Federal Judge Barbara Crabb tapped a Medical College psychiatrist to monitor whether seriously mentally ill inmates were going to Boscobel. This appointment ended earlier this month, as did the court order against using Boscobel for seriously mentally ill inmates.
DOC spokesman Dipko says "the screening process" that was developed in response to the lawsuit remains in place. But others say the Locke case underscores that the DOC cannot be trusted.
"They're still putting mentally ill prisoners into [Boscobel]," says Frank Vanden Bosch, an inmate rights activist who lives near the prison. "They're really not concerned with the prisoners. They're concerned about keeping the prison full. It makes a mockery of what the courts have decided."
Dr. Kallas, in a recent interview with Wisconsin Public Radio, admitted he sometimes overrules diagnoses made by colleagues. But he claimed it is on the other end of the spectrum.
"While the psychologist may be technically correct in saying there's not serious mental illness, I err on the side of caution and say, 'Let's not send this person,'" Kallas maintained. "I've just taken a more conservative stance and in many cases have decided that I don't want certain inmates there even though they may technically under the court criteria qualify."
The transcript of the July 2007 hearing was not completed until late October. In January of this year, Locke filed a complaint against Dr. Kallas with the state Department of Regulation and Licensing, arguing that he committed "medical malpractice" and violated Judge Crabb's order. That complaint is pending.

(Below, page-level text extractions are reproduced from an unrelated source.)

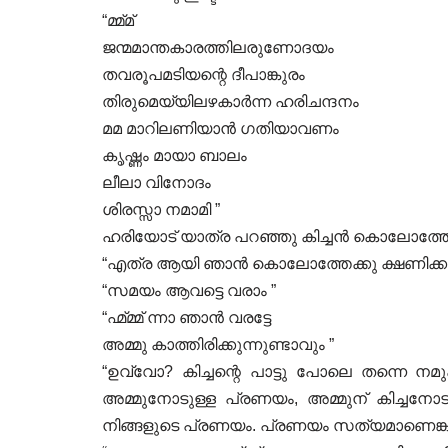
“മ്മ്മ്
ജന്മമാന്തകാരത്തിലരുണോദയം
തവരൂപമടിയന്റെ ദീപാങ്കുരം
തിരുമെയ്യിലഴകാർന്ന ഹരിചന്ദനം
മമ മാറിലണിയാൻ ഗതിയാവണം
കൃഷ്ണം മായാ ബാലം
ലീലാ വിനോദം
ശിരസ്സാ നമാമി ”
ഹരിയോട് യാത്ര പറഞ്ഞു കിച്ചൻ കൊലോത്ത
“എത്ര ആയി ഞാൻ കൊലോത്തേക്കു ക്ഷണിക്കുന
“സമയം ആവട്ടെ വരാം ”
“ഹ്മ്മ്മ് ന്നാ ഞാൻ വരട്ടേ
അമ്മു കാത്തിരിക്കുന്നുണ്ടാവും ”
“ഉവ്വോ? കിച്ചന്റെ പാട്ടു പോലെ തന്നെ നമുക
അമ്മുനോടുള്ള പ്രണയം, അമ്മുന് കിച്ചനോടു
നിങ്ങളുടെ പ്രണയം. പ്രണയം സത്യമാണെങ്ക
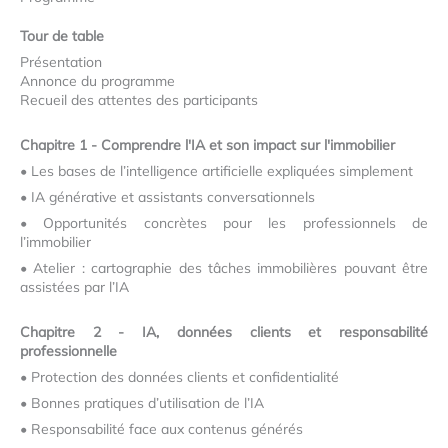
Tour de table
Présentation
Annonce du programme
Recueil des attentes des participants
Chapitre 1 - Comprendre l'IA et son impact sur l'immobilier
•
Les bases de l’intelligence artificielle expliquées simplement
•
IA générative et assistants conversationnels
•
Opportunités concrètes pour les professionnels de
l’immobilier
•
Atelier : cartographie des tâches immobilières pouvant être
assistées par l’IA
Chapitre 2 - IA, données clients et responsabilité
professionnelle
•
Protection des données clients et confidentialité
•
Bonnes pratiques d’utilisation de l’IA
•
Responsabilité face aux contenus générés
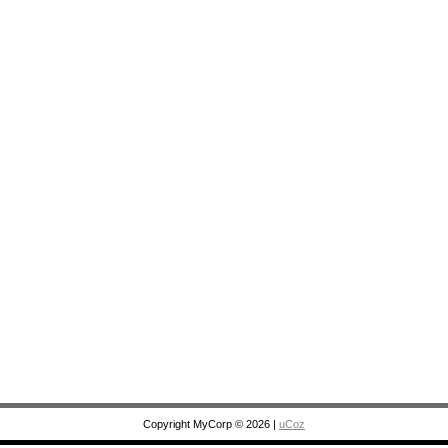
Copyright MyCorp © 2026
|
uCoz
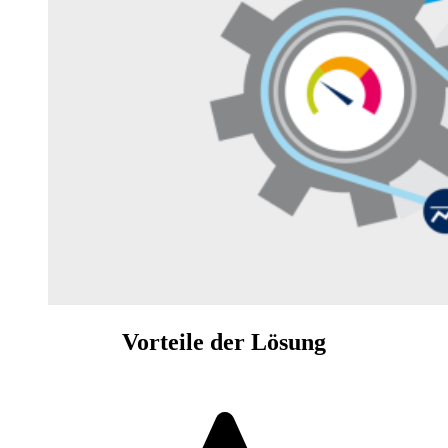
Vorteile der Lösung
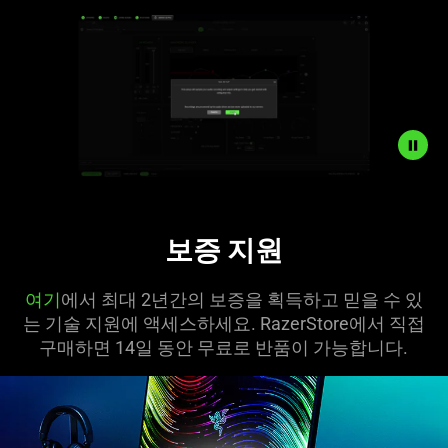
Description
not
보증 지원
needed:
The
visuals
여기
에서 최대 2년간의 보증을 획득하고 믿을 수 있
in
는 기술 지원에 액세스하세요. RazerStore에서 직접
this
구매하면 14일 동안 무료로 반품이 가능합니다.
video
animation
only
support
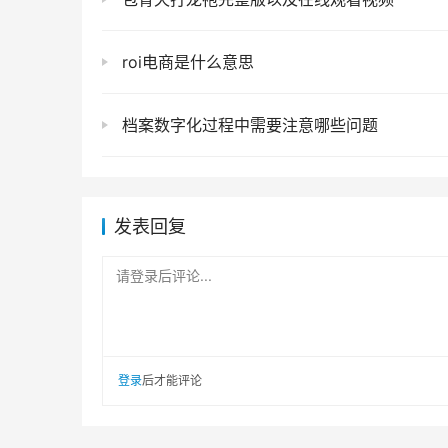
roi电商是什么意思
档案数字化过程中需要注意哪些问题
发表回复
请登录后评论...
登录
后才能评论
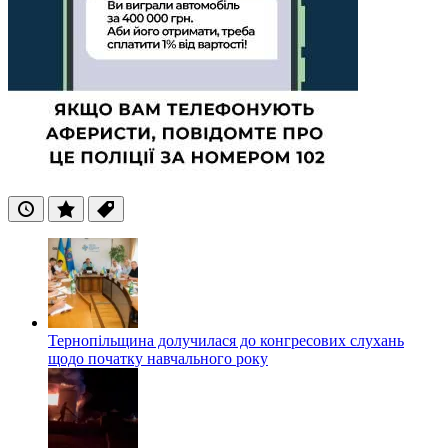
Останні
Популярні
Теги
Тернопільщина долучилася до конгресових слухань
щодо початку навчального року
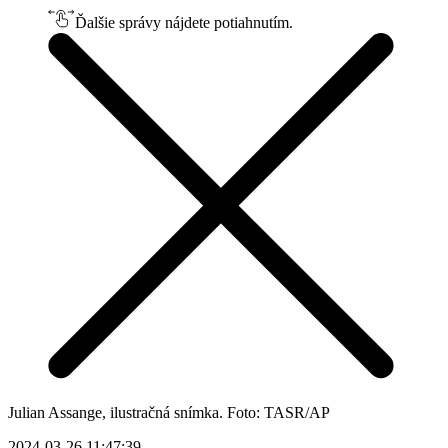
Ďalšie správy nájdete potiahnutím.
Julian Assange, ilustračná snímka. Foto: TASR/AP
2024-03-26 11:47:39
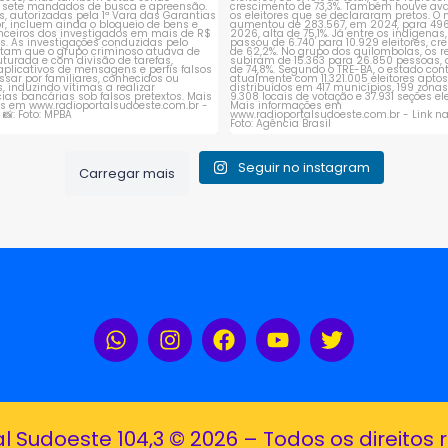
Seguir no instagram
Carregar mais
al Sudoeste 104,3 © 2026 – Todos os direitos 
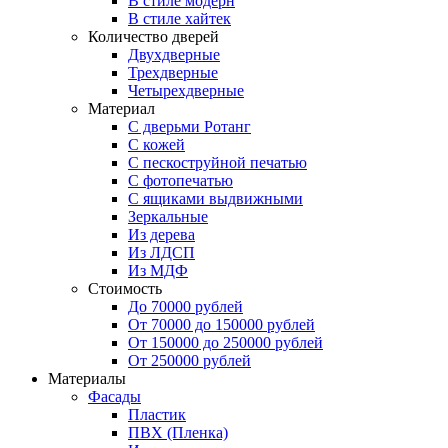
В стиле модерн
В стиле хайтек
Количество дверей
Двухдверные
Трехдверные
Четырехдверные
Материал
C дверьми Ротанг
C кожей
C пескоструйной печатью
C фотопечатью
C ящиками выдвижными
Зеркальные
Из дерева
Из ЛДСП
Из МДФ
Стоимость
До 70000 рублей
От 70000 до 150000 рублей
От 150000 до 250000 рублей
От 250000 рублей
Материалы
Фасады
Пластик
ПВХ (Пленка)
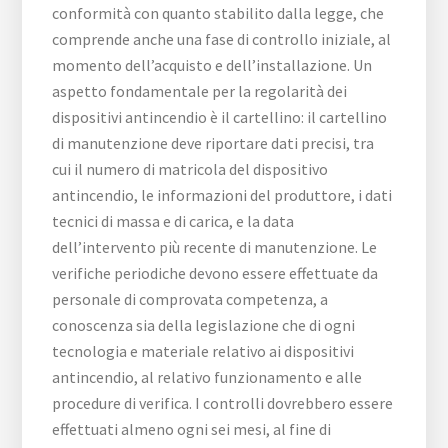
conformità con quanto stabilito dalla legge, che
comprende anche una fase di controllo iniziale, al
momento dell’acquisto e dell’installazione. Un
aspetto fondamentale per la regolarità dei
dispositivi antincendio è il cartellino: il cartellino
di manutenzione deve riportare dati precisi, tra
cui il numero di matricola del dispositivo
antincendio, le informazioni del produttore, i dati
tecnici di massa e di carica, e la data
dell’intervento più recente di manutenzione. Le
verifiche periodiche devono essere effettuate da
personale di comprovata competenza, a
conoscenza sia della legislazione che di ogni
tecnologia e materiale relativo ai dispositivi
antincendio, al relativo funzionamento e alle
procedure di verifica. I controlli dovrebbero essere
effettuati almeno ogni sei mesi, al fine di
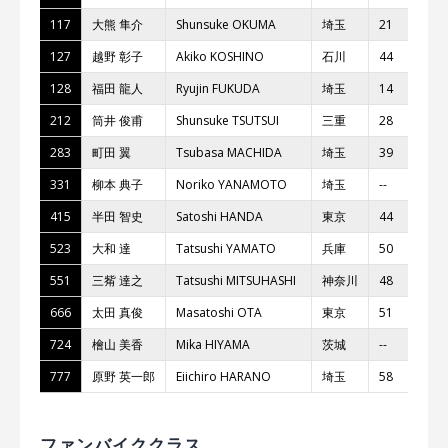
117
⼤熊 隼介
Shunsuke OKUMA
埼⽟
21
F
127
越野 彰⼦
Akiko KOSHINO
⽯川
44
⾦
128
福⽥ ⿓⼈
Ryujin FUKUDA
埼⽟
14
Y
212
筒井 俊甫
Shunsuke TSUTSUI
三重
28
G
283
町⽥ 翼
Tsubasa MACHIDA
埼⽟
39
町
331
柳本 典⼦
Noriko YANAMOTO
埼⽟
--
3
415
半⽥ 智史
Satoshi HANDA
東京
44
T
523
⼤和 達
Tatsushi YAMATO
兵庫
50
T
551
三觜 達之
Tatsushi MITSUHASHI
神奈川
48
T
666
太⽥ 真俊
Masatoshi OTA
東京
51
チ
724
檜⼭ 美⾹
Mika HIYAMA
茨城
--
MT
777
原野 英⼀郎
Eiichiro HARANO
埼⽟
58
チ
ファンバイククラス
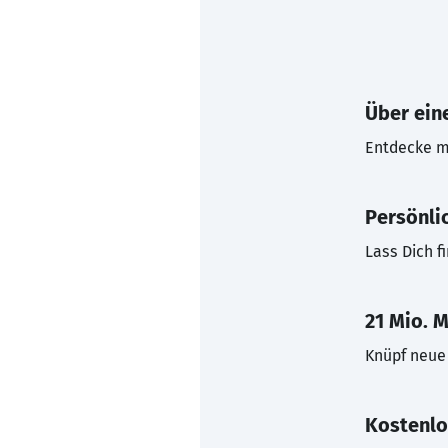
Über eine
Entdecke mi
Persönli
Lass Dich f
21 Mio. M
Knüpf neue 
Kostenlo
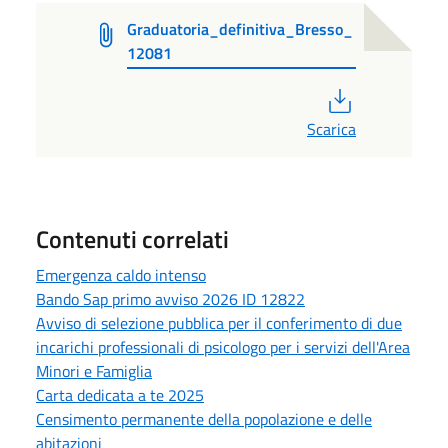
Graduatoria_definitiva_Bresso_
12081
PDF
Scarica
Contenuti correlati
Emergenza caldo intenso
Bando Sap primo avviso 2026 ID 12822
Avviso di selezione pubblica per il conferimento di due
incarichi professionali di psicologo per i servizi dell'Area
Minori e Famiglia
Carta dedicata a te 2025
Censimento permanente della popolazione e delle
abitazioni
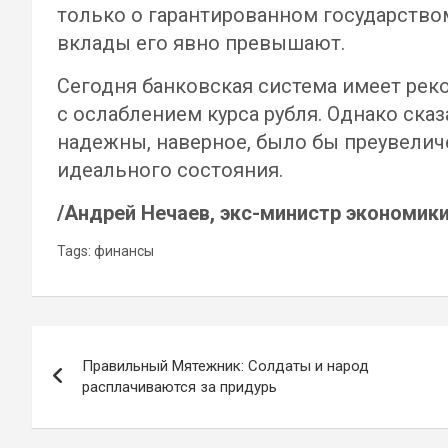
только о гарантированном государство
вклады его явно превышают.
Сегодня банковская система имеет рек
с ослаблением курса рубля. Однако ска
надежны, наверное, было бы преувелич
идеального состояния.
/Андрей Нечаев, экс-министр экономики
Tags:
финансы
Навигация
Правильный Мятежник: Солдаты и народ
по
расплачиваются за придурь
записям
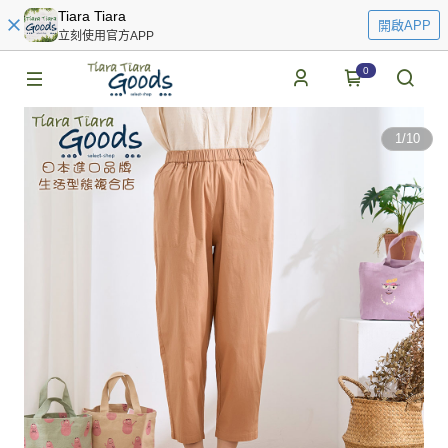
Tiara Tiara
開啟APP
立刻使用官方APP
0
1
/
10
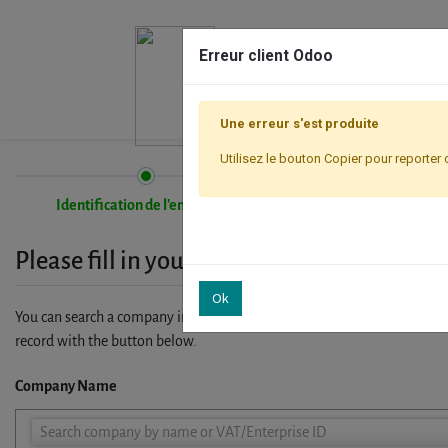
Erreur client Odoo
Une erreur s'est produite
Utilisez le bouton Copier pour reporter 
Identification de l'entreprise
Inscription
Please fill in your company details
Ok
You can search a company in our database by name, VAT or enterprise I
record with the button below.
Company Name
Company
Search company by name or VAT/Enterprise ID
Name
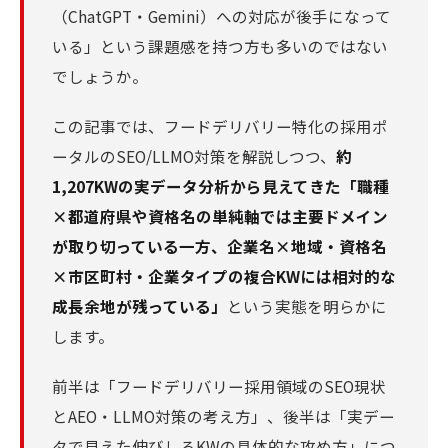
（ChatGPT・Gemini）への対応が後手になって
いる」という課題感を持つ方も多いのではない
でしょうか。
この記事では、フードデリバリー特化の採用ポ
ータルのSEO/LLMO対策を解説しつつ、
約
1,207KWの実データ分析から見えてきた「職種
×都道府県や資格名の単純軸では主要ドメイン
が取り切っている一方、企業名×地域・資格名
×市区町村・企業タイプの複合KWには相対的な
成長余地が残っている」
という実態を明らかに
します。
前半は「フードデリバリー採用領域のSEO現状
とAEO・LLMO対策の考え方」、後半は「実デー
タで見えた伸びしろKWの具体的な攻め方」につ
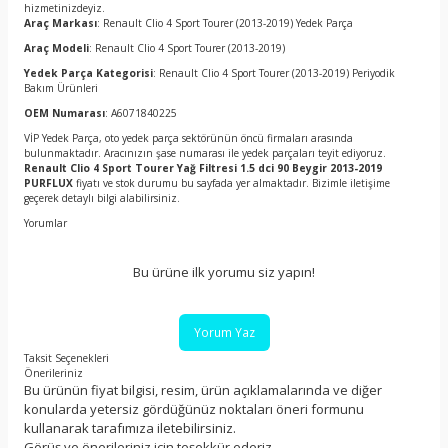
hizmetinizdeyiz.
Araç Markası
: Renault Clio 4 Sport Tourer (2013-2019) Yedek Parça
Araç Modeli
: Renault Clio 4 Sport Tourer (2013-2019)
Yedek Parça Kategorisi
: Renault Clio 4 Sport Tourer (2013-2019) Periyodik
Bakım Ürünleri
OEM Numarası
: A6071840225
VİP Yedek Parça, oto yedek parça sektörünün öncü firmaları arasında
bulunmaktadır. Aracınızın şase numarası ile yedek parçaları teyit ediyoruz.
Renault Clio 4 Sport Tourer Yağ Filtresi 1.5 dci 90 Beygir 2013-2019
PURFLUX
fiyatı ve stok durumu bu sayfada yer almaktadır. Bizimle iletişime
geçerek detaylı bilgi alabilirsiniz.
Yorumlar
Bu ürüne ilk yorumu siz yapın!
Yorum Yaz
Taksit Seçenekleri
Önerileriniz
Bu ürünün fiyat bilgisi, resim, ürün açıklamalarında ve diğer
konularda yetersiz gördüğünüz noktaları öneri formunu
kullanarak tarafımıza iletebilirsiniz.
Görüş ve önerileriniz için teşekkür ederiz.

Locke has also asked the 7th Circuit Court of Appeals to intervene, saying, "It is time to put the DOC in check and punish them for this behavior." This is also pending.
Dr. Saini himself briefly agitated against his termination. His Madison attorney, Richard Bolton, sent a letter dated Dec. 30, 2004, to Matthew Frank, then DOC secretary. It says Saini worked at the agency for 10 years "without serious criticism of his performance" and occasional commendations, only to be fired in August 2004, shortly after "failing to cooperate" with the DOC's attempt to "manipulate" Locke's diagnosis so he could be sent to Boscobel.
Saini, who is now working at the Mendota Mental Health Institute, declined opportunities to comment. Bolton says the DOC denied there was any connection between Saini's termination and the Locke matter. Saini did not pursue legal action.